- **Requirement**
Provide only the number of lines in the data below that contain the string "FileFunction".

(Electronics source listings)

• • • • •

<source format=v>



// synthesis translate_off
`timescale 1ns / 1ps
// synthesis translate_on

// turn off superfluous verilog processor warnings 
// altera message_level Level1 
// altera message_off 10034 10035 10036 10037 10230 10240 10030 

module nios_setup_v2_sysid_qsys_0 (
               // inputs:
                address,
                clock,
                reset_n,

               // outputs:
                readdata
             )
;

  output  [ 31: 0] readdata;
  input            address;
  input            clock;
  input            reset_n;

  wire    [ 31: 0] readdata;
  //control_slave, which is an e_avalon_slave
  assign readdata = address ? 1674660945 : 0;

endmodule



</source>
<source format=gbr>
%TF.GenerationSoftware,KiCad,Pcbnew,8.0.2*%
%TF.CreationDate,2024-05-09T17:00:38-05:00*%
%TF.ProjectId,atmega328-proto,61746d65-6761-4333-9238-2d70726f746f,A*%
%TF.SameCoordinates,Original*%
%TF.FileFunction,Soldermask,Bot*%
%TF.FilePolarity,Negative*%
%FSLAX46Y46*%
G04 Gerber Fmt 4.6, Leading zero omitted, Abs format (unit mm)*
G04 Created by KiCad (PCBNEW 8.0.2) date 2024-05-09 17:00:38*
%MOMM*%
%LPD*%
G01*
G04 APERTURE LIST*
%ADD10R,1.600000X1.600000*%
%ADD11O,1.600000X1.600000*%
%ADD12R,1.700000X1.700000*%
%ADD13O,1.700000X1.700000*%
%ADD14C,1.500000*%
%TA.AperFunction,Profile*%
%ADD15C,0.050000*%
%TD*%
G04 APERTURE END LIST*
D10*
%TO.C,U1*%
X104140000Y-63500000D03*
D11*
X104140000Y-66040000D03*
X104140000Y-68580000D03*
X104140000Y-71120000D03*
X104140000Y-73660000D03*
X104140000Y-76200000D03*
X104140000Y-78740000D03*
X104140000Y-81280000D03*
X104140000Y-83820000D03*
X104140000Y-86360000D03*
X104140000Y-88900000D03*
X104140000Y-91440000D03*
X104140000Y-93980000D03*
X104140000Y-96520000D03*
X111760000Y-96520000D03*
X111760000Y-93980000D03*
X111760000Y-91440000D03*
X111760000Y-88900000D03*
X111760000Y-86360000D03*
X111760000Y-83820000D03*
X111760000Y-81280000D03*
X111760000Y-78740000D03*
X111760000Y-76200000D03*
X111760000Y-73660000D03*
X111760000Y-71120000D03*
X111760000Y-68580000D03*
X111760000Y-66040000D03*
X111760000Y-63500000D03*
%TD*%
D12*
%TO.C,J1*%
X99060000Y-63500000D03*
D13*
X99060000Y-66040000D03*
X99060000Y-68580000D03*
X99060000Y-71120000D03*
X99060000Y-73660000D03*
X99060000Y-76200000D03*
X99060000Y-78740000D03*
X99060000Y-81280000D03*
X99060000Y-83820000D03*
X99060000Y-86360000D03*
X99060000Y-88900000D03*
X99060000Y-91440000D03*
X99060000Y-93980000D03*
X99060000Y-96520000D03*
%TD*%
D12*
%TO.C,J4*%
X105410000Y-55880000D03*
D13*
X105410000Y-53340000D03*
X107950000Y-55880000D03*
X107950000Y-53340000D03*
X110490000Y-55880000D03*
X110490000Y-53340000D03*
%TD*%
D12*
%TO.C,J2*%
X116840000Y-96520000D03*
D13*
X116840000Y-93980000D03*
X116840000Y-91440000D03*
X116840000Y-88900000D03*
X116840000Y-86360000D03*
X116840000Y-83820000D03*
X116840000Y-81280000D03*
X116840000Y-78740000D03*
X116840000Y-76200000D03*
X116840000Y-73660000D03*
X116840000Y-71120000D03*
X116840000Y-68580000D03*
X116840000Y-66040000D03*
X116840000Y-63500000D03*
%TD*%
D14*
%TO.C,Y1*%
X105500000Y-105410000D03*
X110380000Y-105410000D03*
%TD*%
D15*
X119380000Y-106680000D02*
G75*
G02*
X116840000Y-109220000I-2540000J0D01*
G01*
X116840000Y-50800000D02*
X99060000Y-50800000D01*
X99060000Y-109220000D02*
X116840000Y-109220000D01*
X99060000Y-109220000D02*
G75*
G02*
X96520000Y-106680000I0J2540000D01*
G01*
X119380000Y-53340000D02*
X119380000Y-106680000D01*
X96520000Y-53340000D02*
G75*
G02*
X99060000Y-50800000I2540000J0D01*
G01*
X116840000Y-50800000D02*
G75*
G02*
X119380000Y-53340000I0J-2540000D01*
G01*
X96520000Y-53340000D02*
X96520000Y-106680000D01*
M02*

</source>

• • • • •

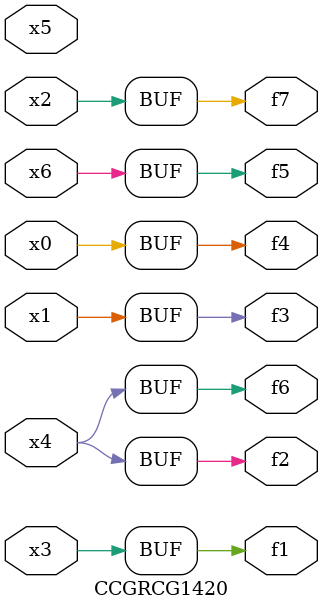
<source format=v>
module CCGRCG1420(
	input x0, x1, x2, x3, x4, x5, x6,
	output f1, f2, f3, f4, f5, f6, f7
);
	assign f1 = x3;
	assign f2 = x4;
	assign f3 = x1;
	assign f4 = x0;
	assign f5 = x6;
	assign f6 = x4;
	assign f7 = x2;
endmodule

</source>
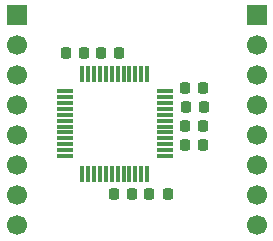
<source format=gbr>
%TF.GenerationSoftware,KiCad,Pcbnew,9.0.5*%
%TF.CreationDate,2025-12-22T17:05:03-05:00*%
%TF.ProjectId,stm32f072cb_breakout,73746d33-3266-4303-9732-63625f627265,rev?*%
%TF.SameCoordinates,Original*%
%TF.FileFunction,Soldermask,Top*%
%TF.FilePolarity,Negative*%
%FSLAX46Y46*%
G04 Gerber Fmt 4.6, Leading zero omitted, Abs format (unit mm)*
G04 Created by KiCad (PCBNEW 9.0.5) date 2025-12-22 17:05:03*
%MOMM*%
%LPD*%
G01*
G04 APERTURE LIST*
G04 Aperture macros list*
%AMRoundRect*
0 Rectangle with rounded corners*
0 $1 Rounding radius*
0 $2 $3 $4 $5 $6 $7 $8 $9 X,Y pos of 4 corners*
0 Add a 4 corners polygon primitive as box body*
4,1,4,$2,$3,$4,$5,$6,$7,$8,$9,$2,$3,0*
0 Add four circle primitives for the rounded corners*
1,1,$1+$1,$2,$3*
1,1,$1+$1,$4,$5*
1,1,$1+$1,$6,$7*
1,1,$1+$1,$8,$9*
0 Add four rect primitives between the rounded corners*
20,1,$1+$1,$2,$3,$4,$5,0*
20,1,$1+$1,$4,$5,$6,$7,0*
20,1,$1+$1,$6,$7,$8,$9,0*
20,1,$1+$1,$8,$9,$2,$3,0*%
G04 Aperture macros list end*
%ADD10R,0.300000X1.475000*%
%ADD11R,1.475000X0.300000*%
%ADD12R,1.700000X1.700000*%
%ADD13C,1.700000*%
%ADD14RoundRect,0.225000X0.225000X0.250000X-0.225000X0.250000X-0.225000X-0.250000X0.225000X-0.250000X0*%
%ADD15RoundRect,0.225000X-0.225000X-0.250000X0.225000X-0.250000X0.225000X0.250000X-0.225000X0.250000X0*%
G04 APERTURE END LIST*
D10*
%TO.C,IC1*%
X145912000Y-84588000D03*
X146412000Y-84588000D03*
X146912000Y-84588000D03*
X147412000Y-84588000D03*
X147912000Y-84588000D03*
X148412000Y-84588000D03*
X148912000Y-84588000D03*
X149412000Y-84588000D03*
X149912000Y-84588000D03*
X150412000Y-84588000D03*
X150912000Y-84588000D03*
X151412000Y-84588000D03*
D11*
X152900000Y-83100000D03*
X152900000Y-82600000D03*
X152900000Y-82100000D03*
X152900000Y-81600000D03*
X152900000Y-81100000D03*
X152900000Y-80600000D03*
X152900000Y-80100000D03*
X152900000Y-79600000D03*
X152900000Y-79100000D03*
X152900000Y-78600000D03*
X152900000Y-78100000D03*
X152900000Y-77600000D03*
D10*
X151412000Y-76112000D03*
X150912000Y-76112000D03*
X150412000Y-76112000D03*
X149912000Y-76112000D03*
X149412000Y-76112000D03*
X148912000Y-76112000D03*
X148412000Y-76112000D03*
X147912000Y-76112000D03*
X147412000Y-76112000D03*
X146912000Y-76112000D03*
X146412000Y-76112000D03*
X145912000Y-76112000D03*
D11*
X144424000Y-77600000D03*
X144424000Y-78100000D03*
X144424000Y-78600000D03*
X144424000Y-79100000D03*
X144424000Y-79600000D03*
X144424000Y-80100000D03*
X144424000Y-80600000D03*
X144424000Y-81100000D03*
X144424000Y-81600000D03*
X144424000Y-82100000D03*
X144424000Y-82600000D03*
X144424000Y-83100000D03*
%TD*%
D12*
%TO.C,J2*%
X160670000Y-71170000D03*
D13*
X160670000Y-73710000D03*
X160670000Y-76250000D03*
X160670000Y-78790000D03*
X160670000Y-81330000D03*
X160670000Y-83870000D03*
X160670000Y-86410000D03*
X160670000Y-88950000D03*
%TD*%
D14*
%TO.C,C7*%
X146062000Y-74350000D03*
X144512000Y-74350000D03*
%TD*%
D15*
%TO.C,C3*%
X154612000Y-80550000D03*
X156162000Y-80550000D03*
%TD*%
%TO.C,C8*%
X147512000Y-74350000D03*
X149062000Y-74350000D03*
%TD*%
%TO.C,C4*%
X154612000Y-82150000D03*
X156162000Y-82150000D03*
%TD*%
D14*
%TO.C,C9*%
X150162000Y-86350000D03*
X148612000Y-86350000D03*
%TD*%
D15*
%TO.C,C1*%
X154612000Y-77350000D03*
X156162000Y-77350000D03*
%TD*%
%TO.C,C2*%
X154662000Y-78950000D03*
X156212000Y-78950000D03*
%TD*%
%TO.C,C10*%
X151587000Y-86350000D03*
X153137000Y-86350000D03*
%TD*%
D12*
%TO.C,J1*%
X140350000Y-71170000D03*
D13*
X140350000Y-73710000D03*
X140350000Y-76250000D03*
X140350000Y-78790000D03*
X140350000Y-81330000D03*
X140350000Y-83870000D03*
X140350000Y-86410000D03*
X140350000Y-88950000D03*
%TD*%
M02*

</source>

• • • • •

- **Reply**
2